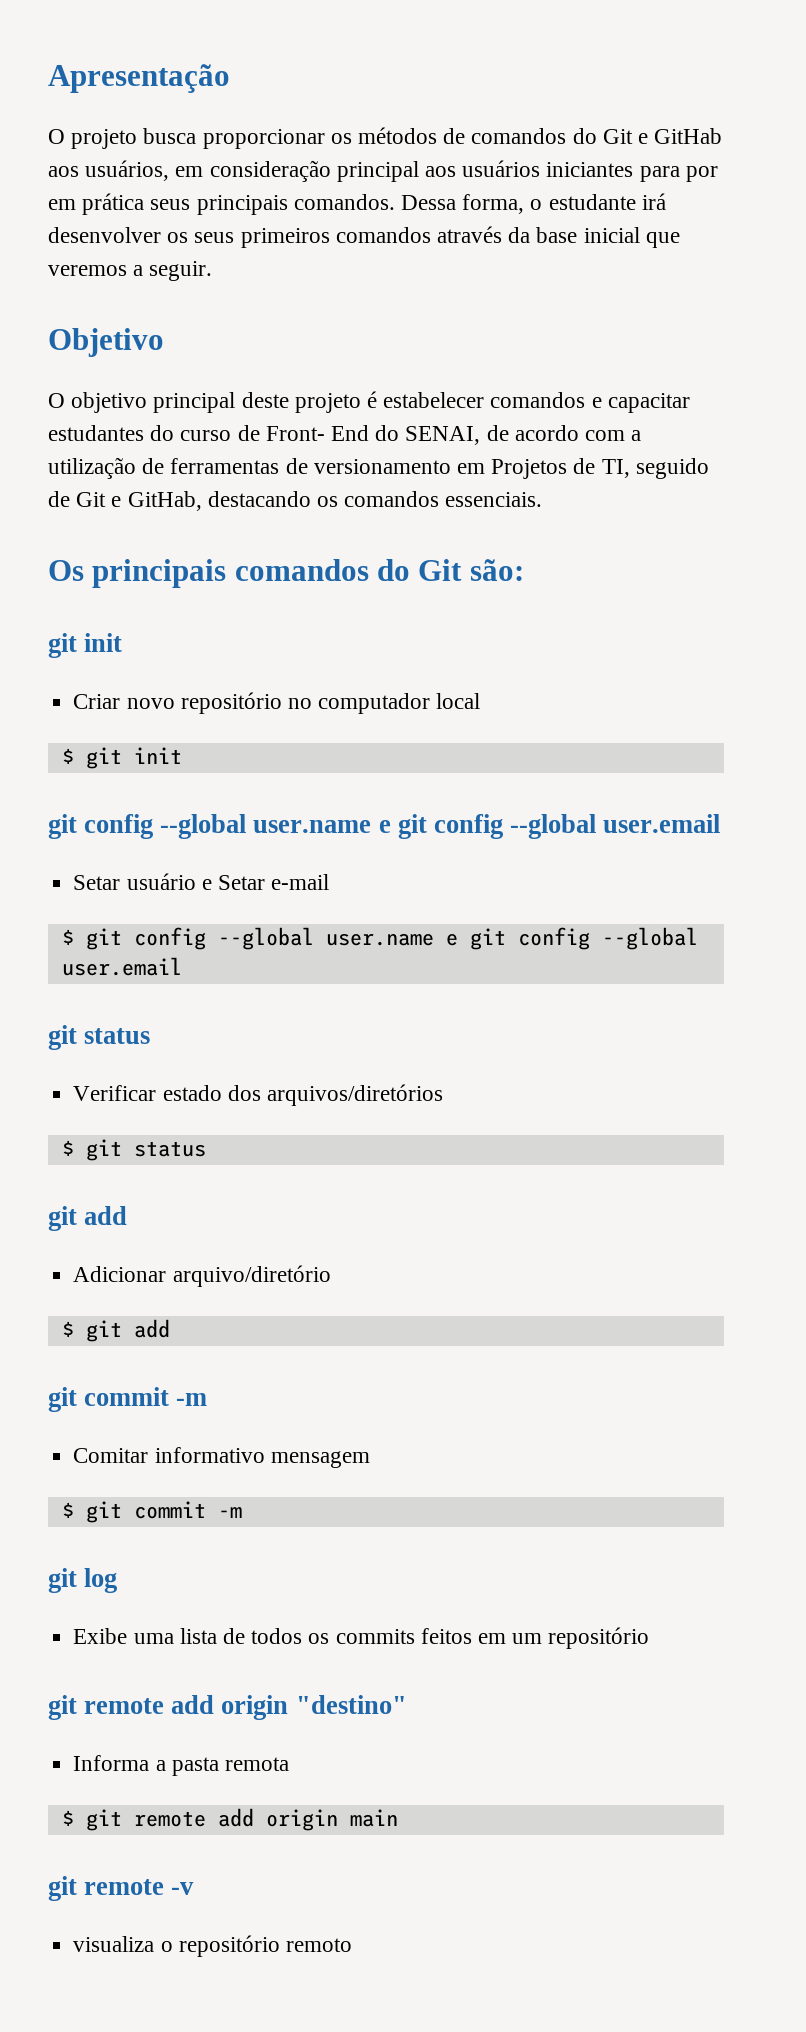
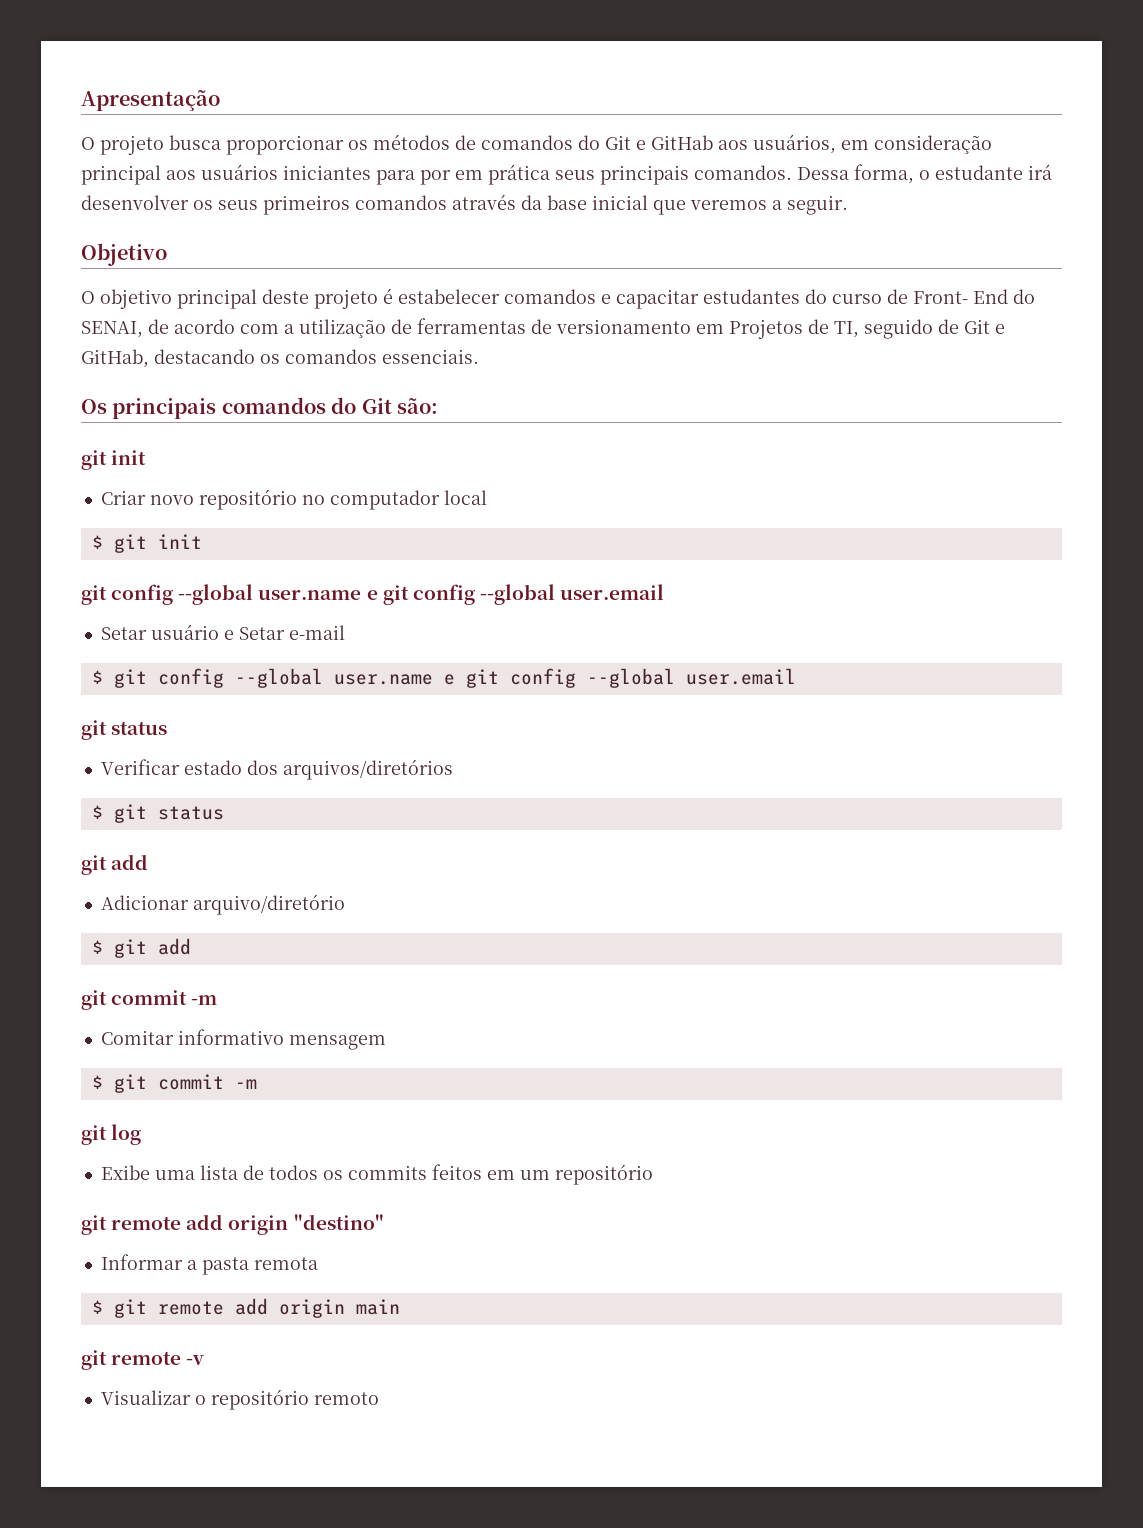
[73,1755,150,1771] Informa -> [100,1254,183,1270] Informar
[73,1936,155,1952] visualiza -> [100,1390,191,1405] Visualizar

--

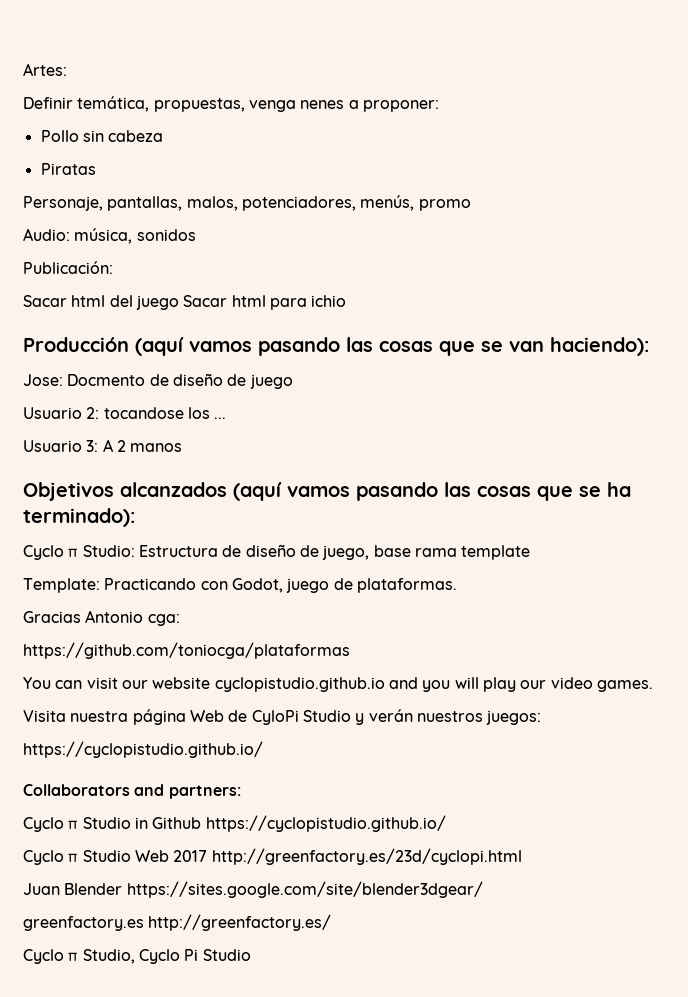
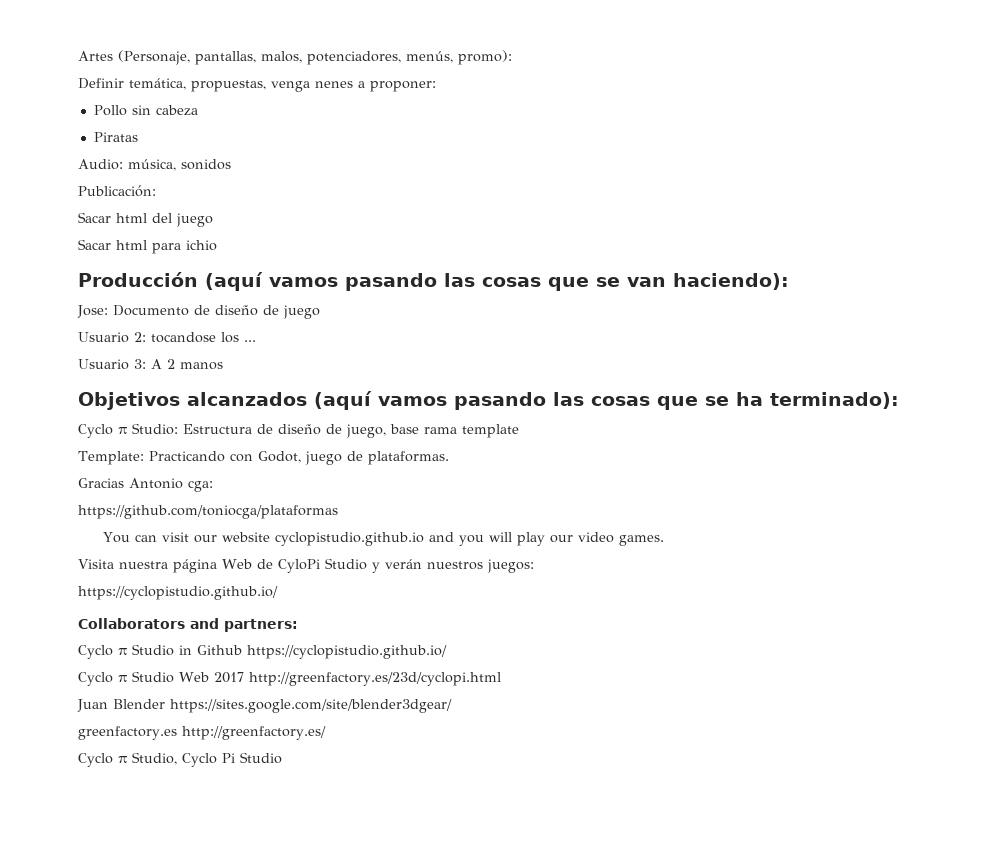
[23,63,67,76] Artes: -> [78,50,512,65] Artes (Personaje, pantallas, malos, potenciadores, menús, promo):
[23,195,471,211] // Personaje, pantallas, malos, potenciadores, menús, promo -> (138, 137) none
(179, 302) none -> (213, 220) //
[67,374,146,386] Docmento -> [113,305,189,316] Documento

§ Task statement
Using the data above, reproduce exactly the lines between those holding "[73,1755,150,1771] Informa ->" and "[73,1936,155,1952] visualiza ->", inclusive, and no others.

§ Solution for this exercise
[73,1755,150,1771] Informa -> [100,1254,183,1270] Informar
[73,1936,155,1952] visualiza -> [100,1390,191,1405] Visualizar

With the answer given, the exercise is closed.